> **Aim of the exercise**: Could you extract the lines from the one containing "Η βαρηκοΐα είναι" through the end of the items, including that first line, and reproduce them verbatim?

[Data items]
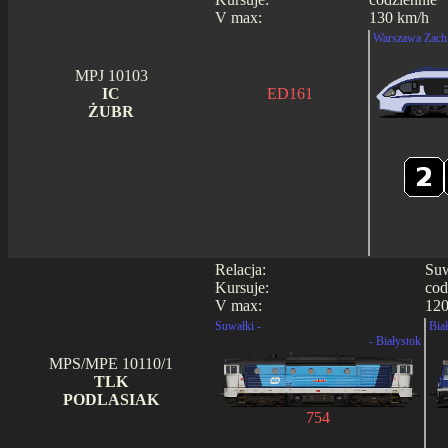
V max:
130 km/h
Warszawa Zach.
MPJ 10103
IC
ED161
ŻUBR
Relacja:
Suw
Kursuje:
cod
V max:
120
Suwałki -
Biał
- Białystok
MPS/MPE 10110/1
TLK
PODLASIAK
754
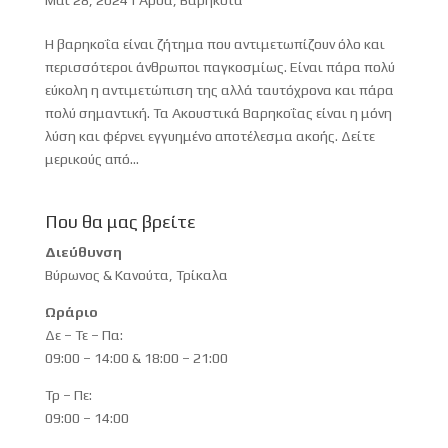
Η βαρηκοΐα είναι ζήτημα που αντιμετωπίζουν όλο και
περισσότεροι άνθρωποι παγκοσμίως. Είναι πάρα πολύ
εύκολη η αντιμετώπιση της αλλά ταυτόχρονα και πάρα
πολύ σημαντική. Τα Ακουστικά Βαρηκοΐας είναι η μόνη
λύση και φέρνει εγγυημένο αποτέλεσμα ακοής. Δείτε
μερικούς από...
Που θα μας βρείτε
Διεύθυνση
Βύρωνος & Κανούτα, Τρίκαλα
Ωράριο
Δε – Τε – Πα:
09:00 – 14:00 & 18:00 – 21:00
Τρ – Πε:
09:00 – 14:00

> **Result of this task**:
Η βαρηκοΐα είναι ζήτημα που αντιμετωπίζουν όλο και
περισσότεροι άνθρωποι παγκοσμίως. Είναι πάρα πολύ
εύκολη η αντιμετώπιση της αλλά ταυτόχρονα και πάρα
πολύ σημαντική. Τα Ακουστικά Βαρηκοΐας είναι η μόνη
λύση και φέρνει εγγυημένο αποτέλεσμα ακοής. Δείτε
μερικούς από...
Που θα μας βρείτε
Διεύθυνση
Βύρωνος & Κανούτα, Τρίκαλα
Ωράριο
Δε – Τε – Πα:
09:00 – 14:00 & 18:00 – 21:00
Τρ – Πε:
09:00 – 14:00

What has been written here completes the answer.